- _REQUEST_: Copy out the source text of every record below line for line and without changes, omitting the pictures.

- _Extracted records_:
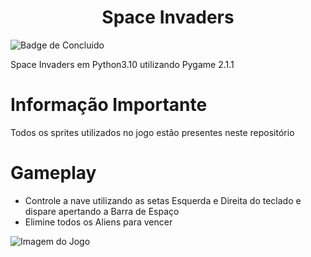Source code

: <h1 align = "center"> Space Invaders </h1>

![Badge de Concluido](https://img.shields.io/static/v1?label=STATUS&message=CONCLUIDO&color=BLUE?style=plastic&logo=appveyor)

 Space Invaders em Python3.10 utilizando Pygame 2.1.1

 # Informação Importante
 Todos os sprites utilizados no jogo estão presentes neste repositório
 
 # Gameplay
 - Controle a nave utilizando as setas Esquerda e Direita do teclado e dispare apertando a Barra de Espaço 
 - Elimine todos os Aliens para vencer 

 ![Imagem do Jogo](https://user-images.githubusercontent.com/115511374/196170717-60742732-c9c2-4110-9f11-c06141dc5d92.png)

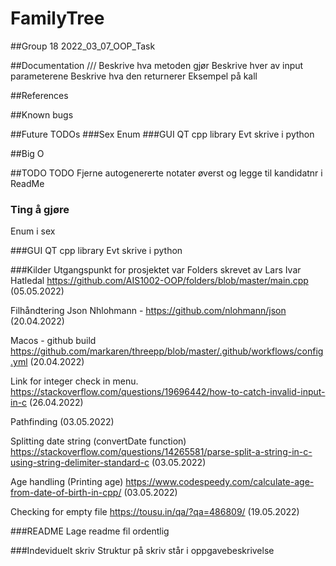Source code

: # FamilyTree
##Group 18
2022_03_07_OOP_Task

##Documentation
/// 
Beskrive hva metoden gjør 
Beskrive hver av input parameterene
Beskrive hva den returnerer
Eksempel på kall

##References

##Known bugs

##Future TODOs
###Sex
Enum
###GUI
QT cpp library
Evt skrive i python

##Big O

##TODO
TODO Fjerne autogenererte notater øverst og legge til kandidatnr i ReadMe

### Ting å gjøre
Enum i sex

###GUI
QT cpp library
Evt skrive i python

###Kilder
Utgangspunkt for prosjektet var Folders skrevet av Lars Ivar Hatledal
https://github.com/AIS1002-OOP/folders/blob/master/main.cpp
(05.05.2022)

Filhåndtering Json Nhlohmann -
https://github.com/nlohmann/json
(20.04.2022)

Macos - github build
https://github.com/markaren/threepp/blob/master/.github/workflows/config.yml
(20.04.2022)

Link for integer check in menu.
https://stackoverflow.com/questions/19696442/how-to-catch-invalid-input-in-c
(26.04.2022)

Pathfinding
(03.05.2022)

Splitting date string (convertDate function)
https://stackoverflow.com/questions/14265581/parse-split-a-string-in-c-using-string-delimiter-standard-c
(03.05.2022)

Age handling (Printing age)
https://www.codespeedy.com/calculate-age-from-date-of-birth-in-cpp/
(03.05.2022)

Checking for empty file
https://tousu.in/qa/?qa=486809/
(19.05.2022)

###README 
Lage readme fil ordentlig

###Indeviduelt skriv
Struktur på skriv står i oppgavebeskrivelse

- _ANSWER SPACE_:
Source code

: <h1 align = "center"> Space Invaders </h1>

![Badge de Concluido](https://img.shields.io/static/v1?label=STATUS&message=CONCLUIDO&color=BLUE?style=plastic&logo=appveyor)

 Space Invaders em Python3.10 utilizando Pygame 2.1.1

 # Informação Importante
 Todos os sprites utilizados no jogo estão presentes neste repositório
 
 # Gameplay
 - Controle a nave utilizando as setas Esquerda e Direita do teclado e dispare apertando a Barra de Espaço 
 - Elimine todos os Aliens para vencer 

 ![Imagem do Jogo](https://user-images.githubusercontent.com/115511374/196170717-60742732-c9c2-4110-9f11-c06141dc5d92.png)

Source code

: # FamilyTree
##Group 18
2022_03_07_OOP_Task

##Documentation
/// 
Beskrive hva metoden gjør 
Beskrive hver av input parameterene
Beskrive hva den returnerer
Eksempel på kall

##References

##Known bugs

##Future TODOs
###Sex
Enum
###GUI
QT cpp library
Evt skrive i python

##Big O

##TODO
TODO Fjerne autogenererte notater øverst og legge til kandidatnr i ReadMe

### Ting å gjøre
Enum i sex

###GUI
QT cpp library
Evt skrive i python

###Kilder
Utgangspunkt for prosjektet var Folders skrevet av Lars Ivar Hatledal
https://github.com/AIS1002-OOP/folders/blob/master/main.cpp
(05.05.2022)

Filhåndtering Json Nhlohmann -
https://github.com/nlohmann/json
(20.04.2022)

Macos - github build
https://github.com/markaren/threepp/blob/master/.github/workflows/config.yml
(20.04.2022)

Link for integer check in menu.
https://stackoverflow.com/questions/19696442/how-to-catch-invalid-input-in-c
(26.04.2022)

Pathfinding
(03.05.2022)

Splitting date string (convertDate function)
https://stackoverflow.com/questions/14265581/parse-split-a-string-in-c-using-string-delimiter-standard-c
(03.05.2022)

Age handling (Printing age)
https://www.codespeedy.com/calculate-age-from-date-of-birth-in-cpp/
(03.05.2022)

Checking for empty file
https://tousu.in/qa/?qa=486809/
(19.05.2022)

###README 
Lage readme fil ordentlig

###Indeviduelt skriv
Struktur på skriv står i oppgavebeskrivelse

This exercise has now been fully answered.